To predict behavior, social-cognitive psychologists often observe behavior in realistic situations. One ambitious example was the U.S. Army’s World War II strategy for assessing candidates for spy missions. Rather than using paper-and-pencil tests, Army psychologists subjected the candidates to simulated undercover conditions. They tested their ability to handle stress, solve problems, maintain leadership, and withstand intense interrogation without blowing their cover. Although time-consuming and expensive, this assessment of behavior in a realistic situation helped predict later success on actual spy missions (OSS Assessment Staff, 1948).
Military and educational organizations and many Fortune 500 companies have adopted assessment center strategies (Bray & Byham, 1991, 1997; Eurich et al., 2009). AT&T has observed prospective managers doing simulated managerial work. Student teachers are observed and evaluated several times during the term they spend in your school. Many colleges assess nursing students’ potential by observing their clinical work, and they assess potential faculty members’ teaching abilities by observing them teach. Most American cities with populations of 50,000 or more have used assessment centers in evaluating police officers and firefighters (Lowry, 1997).
These procedures exploit the principle that the best means of predicting behavior is neither a personality test nor an interviewer’s intuition.
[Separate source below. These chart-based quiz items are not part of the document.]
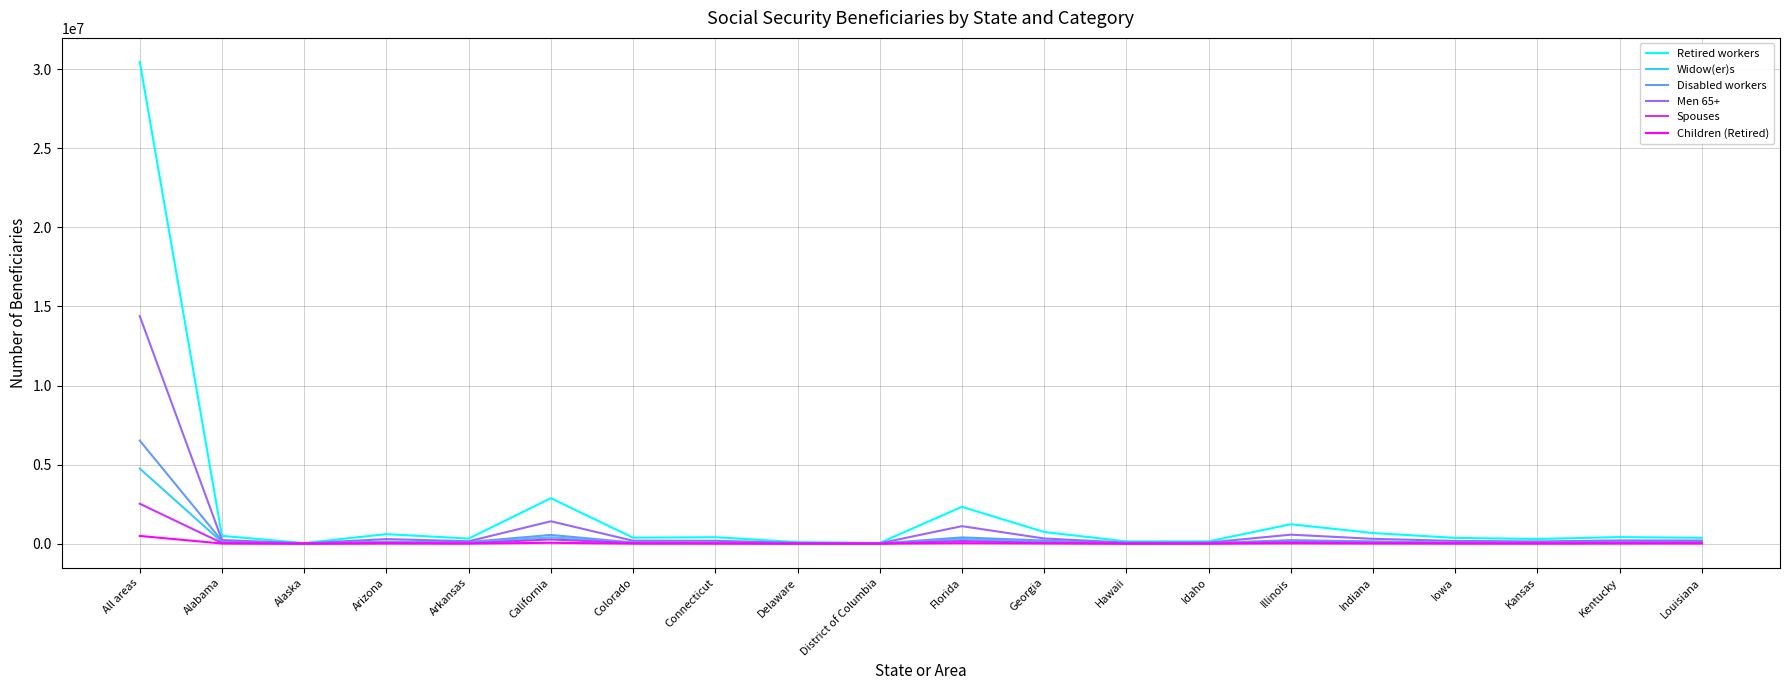

What is the minimum value for Widow(er)s?

5115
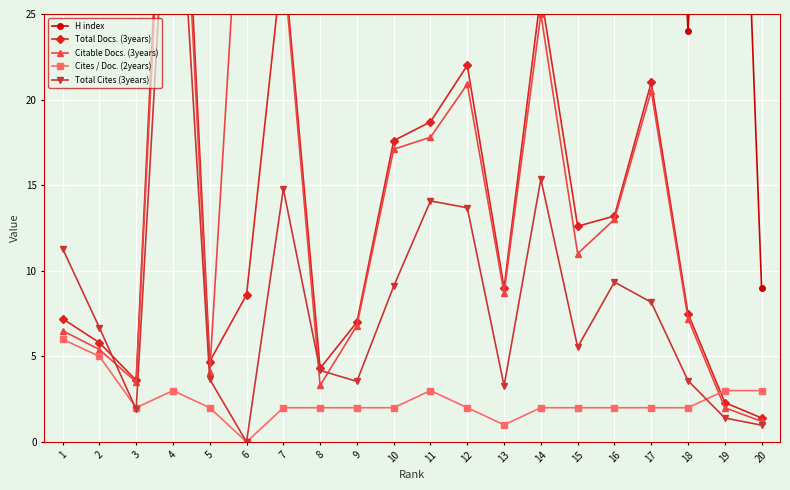

Reading right to left, list all the values displayed in this chart.

H index: 9.0	67.0	24.0	68.0	104.0	95.0	171.0	66.0	145.0	138.0	251.0	92.0	78.0	112.0	45.0	86.0	189.0	60.0	107.0	89.0
Total Docs. (3years): 1.4	2.3	7.5	21.0	13.2	12.6	26.2	9.0	22.0	18.7	17.6	7.0	4.3	28.6	8.6	4.7	49.4	3.6	5.8	7.2
Citable Docs. (3years): 1.2	2.0	7.2	20.5	13.0	11.0	25.0	8.7	20.9	17.8	17.1	6.8	3.3	28.0	39.6	4.1	46.9	3.5	5.4	6.5
Cites / Doc. (2years): 3.0	3.0	2.0	2.0	2.0	2.0	2.0	1.0	2.0	3.0	2.0	2.0	2.0	2.0	0.0	2.0	3.0	2.0	5.0	6.0
Total Cites (3years): 1.0	1.4	3.6	8.2	9.3	5.5	15.4	3.3	13.7	14.1	9.1	3.5	4.2	14.8	0.0	3.7	39.9	1.9	6.7	11.3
Rather, the best predictor of future behavior is the person’s past behavior patterns in similar situations (Lyons et al., 2011; Mischel, 1981; Schmidt & Hunter, 1998). As long as the situation and the person remain much the same, the best predictor of future job performance is past job performance; the best predictor of future grades is past grades; the best predictor of future aggressiveness is past aggressiveness. If you can’t check the person’s past behavior, the next best thing is to create an assessment situation that simulates the task so you can see how the person handles it (Lievens et al., 2009; Meriac et al., 2008).